Real Estate Investing

Your House is a Home, Not an Investment

swing.jpgFor the longest time, I didn’t get that.  But the brutality of the housing market these last two years should be enough for home owners to have that realization sink in.  Unless you’re an investor who buys, flips, rents homes for a living … when you buy a house, do so as a home not an investment.

“But Kathy!” you might argue “when we find the place to live, shouldn’t we be looking at resale value?”

Yes, BUT that shouldn’t be your only factor.  Because resale value may or may not hold up in one year, five years, ten years.  The neighborhood may go downhill, the economy may boom or bust, the world may end.  You can’t predict what the future will hold.  You can make your educated decision to buy based on the pattern of the past and what’s happening in the present, but don’t bank on the future.

Buy based on where you will be happiest raising your children, watering your flowers, taking your dog for a walk, letting your cat sharpen her claws on the privacy fence, where the kitchen is biggest for Thanksgiving meals, where you feel safe.  Your house is not an investment.  It is a home.

But enough of the squishy talk.  Let’s look at it in black and white numbers.  Generation X Finance gets low down and dirty on what a house actually costs you - when you buy AND when you sell.

All said and done, when you factor in the down payment plus 10 years worth of mortgage payments, you’ve invested over $146,000 into your home. When you subtract the outstanding mortgage balance with the sale proceeds you’re left with just a $22,684 return. That comes out to only a 15.5% cumulative return over 10 years, or just a percent or two average annual return on your total investment.
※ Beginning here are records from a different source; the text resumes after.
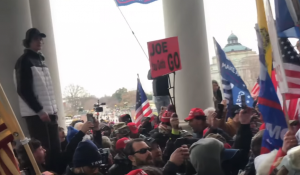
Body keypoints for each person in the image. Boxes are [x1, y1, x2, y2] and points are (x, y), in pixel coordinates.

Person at [14, 28, 60, 156]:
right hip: (37, 116)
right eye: (36, 39)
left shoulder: (41, 61)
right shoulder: (24, 61)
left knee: (55, 150)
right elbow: (23, 89)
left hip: (49, 114)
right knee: (44, 151)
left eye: (41, 39)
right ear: (28, 41)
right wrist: (39, 110)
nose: (39, 41)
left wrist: (53, 110)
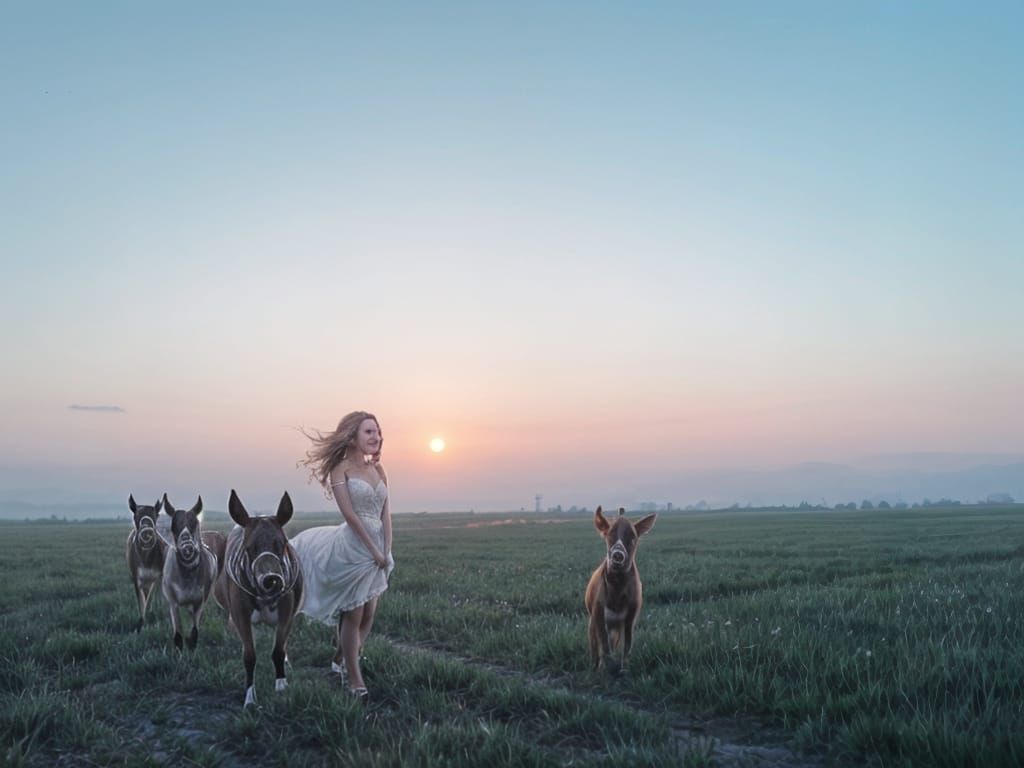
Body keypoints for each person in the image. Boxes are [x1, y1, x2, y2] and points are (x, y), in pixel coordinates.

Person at [291, 411, 394, 700]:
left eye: (377, 431)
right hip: (353, 546)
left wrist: (386, 548)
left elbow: (386, 513)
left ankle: (342, 658)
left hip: (379, 546)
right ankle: (354, 679)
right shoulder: (341, 470)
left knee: (370, 611)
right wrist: (372, 550)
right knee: (354, 612)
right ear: (352, 437)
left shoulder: (379, 470)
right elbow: (350, 515)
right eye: (369, 432)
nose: (376, 436)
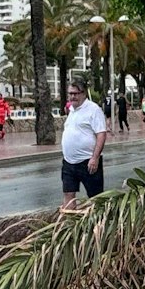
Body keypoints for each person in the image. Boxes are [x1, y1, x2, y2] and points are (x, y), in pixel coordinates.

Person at [60, 76, 110, 207]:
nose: (72, 97)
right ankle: (70, 219)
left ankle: (97, 219)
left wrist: (95, 158)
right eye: (70, 94)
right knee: (68, 195)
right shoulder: (71, 110)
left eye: (75, 94)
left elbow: (101, 134)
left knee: (96, 198)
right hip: (69, 162)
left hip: (88, 162)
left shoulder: (94, 110)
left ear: (84, 93)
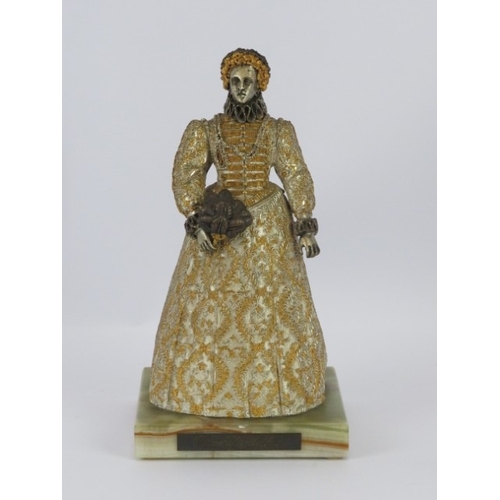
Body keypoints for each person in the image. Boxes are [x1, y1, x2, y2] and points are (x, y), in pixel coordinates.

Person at [149, 49, 327, 418]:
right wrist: (196, 217)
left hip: (268, 227)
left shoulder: (278, 131)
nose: (241, 88)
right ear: (226, 85)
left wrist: (304, 223)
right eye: (235, 82)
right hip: (219, 223)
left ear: (261, 84)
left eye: (248, 81)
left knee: (270, 304)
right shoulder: (207, 130)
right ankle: (204, 392)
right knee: (207, 306)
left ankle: (274, 392)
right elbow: (187, 173)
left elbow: (295, 173)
And you thought savings account and CD rates were bad… Here you just had your home increase in value by 50% in ten years that only nets you a 15.5% real return.

This may be disturbing to people, but it’s reality.  If after you sell your home you DO make a profit, then fantastic!  Just don’t be lulled into thinking that you will automatically make money when you sell.  Go into home ownership for the right reasons - shelter and enjoyment.